There's one more thing I want to set straight. I hope you'll pay
attention because this is an important concept. When you buy a record
or a CD or a digital download, you are not buying that music. You
don't own Abbey Road just because you bought a copy of that recording
in some format. All you've bought is a physical device that plays that
music until the container wears out or breaks. Some of the DRM
rhetoric is akin to people buying a vinyl record, playing it for a
while, and then when it wears out, going back to the record label and
saying, "Hey, I already own this music, so gimme another record to
replace this one that wore out. Why should I have to buy it twice?"

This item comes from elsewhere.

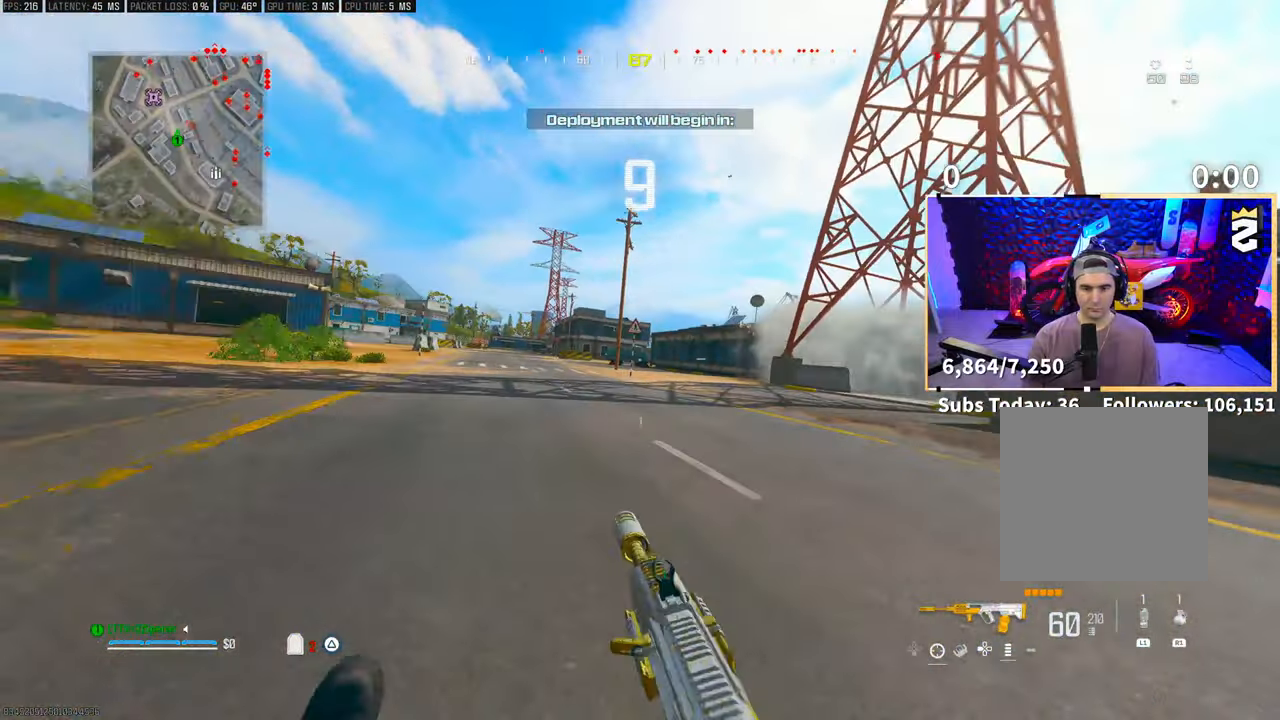
{"buttons": ["L2", "R2"], "left_stick": "up-left", "right_stick": "center", "events": [[50, "R3", "up"], [50, "right_stick", "center"], [133, "CROSS", "up"], [183, "left_stick", "left"], [283, "left_stick", "up-left"], [300, "L2", "down"], [500, "R2", "down"]]}
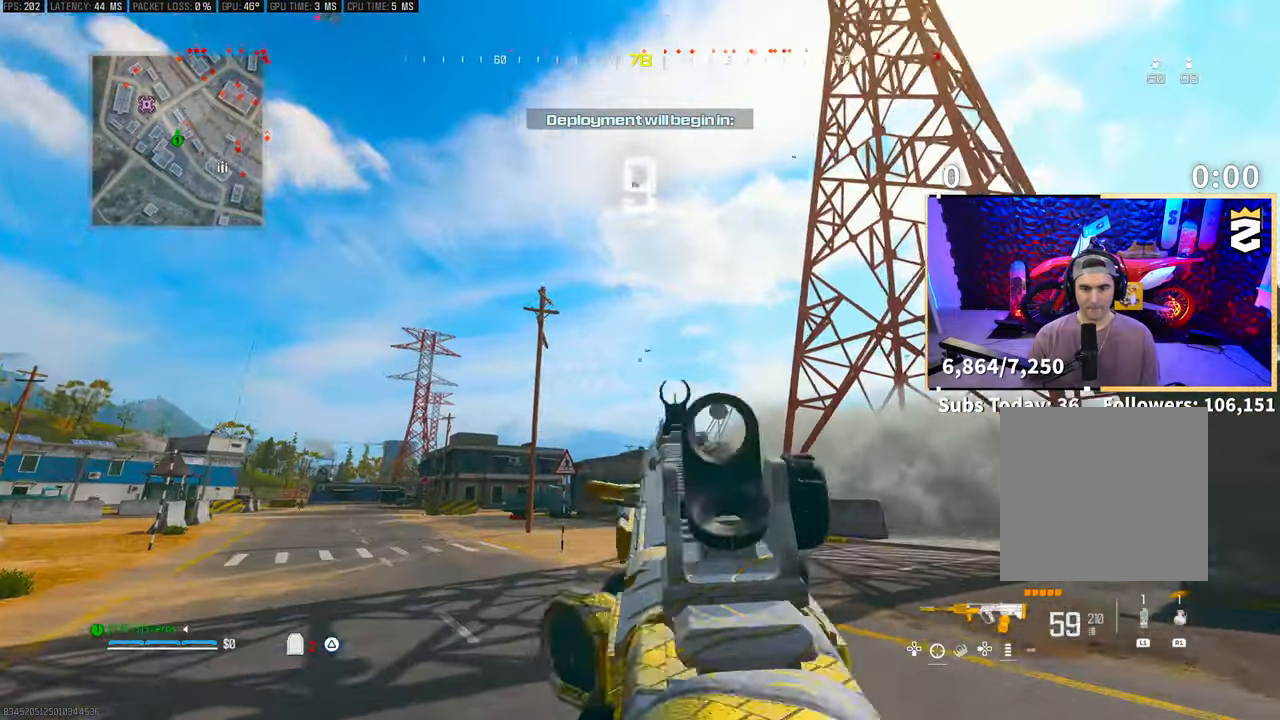
{"buttons": ["L2", "R2"], "left_stick": "center", "right_stick": "center"}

Either that or it's akin to people saying, "I already bought this
record on vinyl and it will only play on my turntable and not on my CD
player. I mean I've tried putting it in the CD player and it's not
even the right size! How can you sell me a piece of music that locks
me in to one kind of player? And forget about putting it on my Zune! I
tried that too and there's not even a slot where you can load the
vinyl record in."
Get this straight because it's an important point. You're not getting
a perpetual license for any and all playback mechanisms when you buy a
record or a CD or when you download a song. You never were. Records
didn't play in cassette players didn't play in 8-track players didn't
play in CD players. Okay? And another thing: Music is cheap. You can
buy a copy of Abbey Road for $9.99 on Amazon. How do you argue that
this is not an amazing bargain?
Yes it would be nice if you could buy a song on iTunes and have it
play anywhere. But you don't have any constitutional right to this.
Look it up. I did. There's nothing in the Constitution or the
Declaration of Independence about digital downloads being transferable
from one machine to another. There's no law against making iTunes
songs play only on an iPod. You can go all the way back to ancient
Rome, to the Magnum Carta, and you'll see -- nothing there either.